- Opening Delimiter -

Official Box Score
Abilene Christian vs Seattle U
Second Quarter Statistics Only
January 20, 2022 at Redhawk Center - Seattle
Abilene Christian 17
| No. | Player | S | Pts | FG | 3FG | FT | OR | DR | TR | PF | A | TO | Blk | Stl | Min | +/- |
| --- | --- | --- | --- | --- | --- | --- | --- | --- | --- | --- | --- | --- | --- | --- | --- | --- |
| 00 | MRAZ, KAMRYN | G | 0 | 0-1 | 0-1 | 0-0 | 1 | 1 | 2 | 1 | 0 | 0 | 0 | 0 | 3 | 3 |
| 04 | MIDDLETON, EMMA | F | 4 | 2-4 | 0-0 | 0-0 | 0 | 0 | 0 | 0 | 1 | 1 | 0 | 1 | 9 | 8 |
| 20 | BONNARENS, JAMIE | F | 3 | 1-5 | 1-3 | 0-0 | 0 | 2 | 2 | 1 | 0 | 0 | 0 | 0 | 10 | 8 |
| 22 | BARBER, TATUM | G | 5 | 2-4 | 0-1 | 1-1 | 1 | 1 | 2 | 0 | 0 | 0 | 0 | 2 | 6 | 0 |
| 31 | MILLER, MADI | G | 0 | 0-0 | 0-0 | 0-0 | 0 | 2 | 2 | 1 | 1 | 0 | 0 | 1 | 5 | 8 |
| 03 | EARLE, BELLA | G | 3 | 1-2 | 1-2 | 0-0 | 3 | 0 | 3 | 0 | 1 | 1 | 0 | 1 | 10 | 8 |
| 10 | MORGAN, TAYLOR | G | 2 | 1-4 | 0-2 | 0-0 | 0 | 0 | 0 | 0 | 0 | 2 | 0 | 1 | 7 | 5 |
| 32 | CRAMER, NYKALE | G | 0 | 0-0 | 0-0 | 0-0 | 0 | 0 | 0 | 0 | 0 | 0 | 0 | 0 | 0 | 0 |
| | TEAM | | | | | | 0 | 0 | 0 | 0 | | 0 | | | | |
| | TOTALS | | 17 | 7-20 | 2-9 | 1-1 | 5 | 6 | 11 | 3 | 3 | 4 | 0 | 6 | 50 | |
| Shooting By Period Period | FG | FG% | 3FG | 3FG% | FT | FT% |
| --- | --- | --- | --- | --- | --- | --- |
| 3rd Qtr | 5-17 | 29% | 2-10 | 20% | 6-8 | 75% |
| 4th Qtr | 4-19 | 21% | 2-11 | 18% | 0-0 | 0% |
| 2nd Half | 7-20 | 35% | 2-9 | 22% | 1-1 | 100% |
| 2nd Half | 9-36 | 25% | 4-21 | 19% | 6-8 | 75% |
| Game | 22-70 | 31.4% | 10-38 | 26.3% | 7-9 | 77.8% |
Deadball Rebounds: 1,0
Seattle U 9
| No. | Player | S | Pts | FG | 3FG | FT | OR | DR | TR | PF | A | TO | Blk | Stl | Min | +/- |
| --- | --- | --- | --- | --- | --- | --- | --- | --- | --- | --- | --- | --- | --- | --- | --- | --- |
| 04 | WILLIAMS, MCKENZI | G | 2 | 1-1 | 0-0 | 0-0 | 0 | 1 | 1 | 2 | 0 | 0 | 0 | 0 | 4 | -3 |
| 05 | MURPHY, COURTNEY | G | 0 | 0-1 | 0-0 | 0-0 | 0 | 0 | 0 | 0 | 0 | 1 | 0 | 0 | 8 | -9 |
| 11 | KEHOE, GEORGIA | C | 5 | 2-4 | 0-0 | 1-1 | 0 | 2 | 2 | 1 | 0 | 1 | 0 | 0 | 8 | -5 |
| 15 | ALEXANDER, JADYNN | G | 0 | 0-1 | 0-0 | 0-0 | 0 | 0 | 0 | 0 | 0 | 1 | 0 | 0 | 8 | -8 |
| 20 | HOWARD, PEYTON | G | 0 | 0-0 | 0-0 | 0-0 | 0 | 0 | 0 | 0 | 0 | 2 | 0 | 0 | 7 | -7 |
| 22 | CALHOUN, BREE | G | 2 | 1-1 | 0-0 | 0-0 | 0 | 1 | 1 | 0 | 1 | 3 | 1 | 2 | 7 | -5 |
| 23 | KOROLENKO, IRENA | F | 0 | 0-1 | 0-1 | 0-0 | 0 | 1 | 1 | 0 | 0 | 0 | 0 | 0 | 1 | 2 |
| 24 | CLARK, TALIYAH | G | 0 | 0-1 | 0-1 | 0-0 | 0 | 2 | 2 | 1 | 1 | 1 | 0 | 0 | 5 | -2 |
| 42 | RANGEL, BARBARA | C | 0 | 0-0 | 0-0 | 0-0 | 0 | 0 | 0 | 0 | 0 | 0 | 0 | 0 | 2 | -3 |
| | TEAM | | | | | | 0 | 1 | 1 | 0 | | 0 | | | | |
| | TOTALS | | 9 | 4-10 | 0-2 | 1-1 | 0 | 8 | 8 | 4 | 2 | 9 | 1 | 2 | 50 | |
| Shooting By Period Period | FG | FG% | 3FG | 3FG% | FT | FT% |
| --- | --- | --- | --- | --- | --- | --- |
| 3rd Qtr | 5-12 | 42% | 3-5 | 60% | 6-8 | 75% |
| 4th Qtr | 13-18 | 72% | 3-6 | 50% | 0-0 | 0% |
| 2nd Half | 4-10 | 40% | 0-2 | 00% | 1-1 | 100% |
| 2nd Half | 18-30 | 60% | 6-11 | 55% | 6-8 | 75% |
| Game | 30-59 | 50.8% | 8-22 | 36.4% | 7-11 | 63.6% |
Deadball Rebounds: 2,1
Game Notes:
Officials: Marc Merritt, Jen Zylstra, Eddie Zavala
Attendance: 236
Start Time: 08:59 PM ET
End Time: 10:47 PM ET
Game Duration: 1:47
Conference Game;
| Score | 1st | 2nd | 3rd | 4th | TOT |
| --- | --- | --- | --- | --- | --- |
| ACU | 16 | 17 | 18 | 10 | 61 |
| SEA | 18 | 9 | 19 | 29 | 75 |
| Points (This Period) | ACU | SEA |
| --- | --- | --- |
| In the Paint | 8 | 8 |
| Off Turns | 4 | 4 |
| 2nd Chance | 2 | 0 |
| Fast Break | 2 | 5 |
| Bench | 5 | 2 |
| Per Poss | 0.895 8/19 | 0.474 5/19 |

- Closing Delimiter -

Which lines in the entries above contain "Christian"? Pull each of them out.

§ **Answer for this exercise**
Abilene Christian vs Seattle U
Abilene Christian 17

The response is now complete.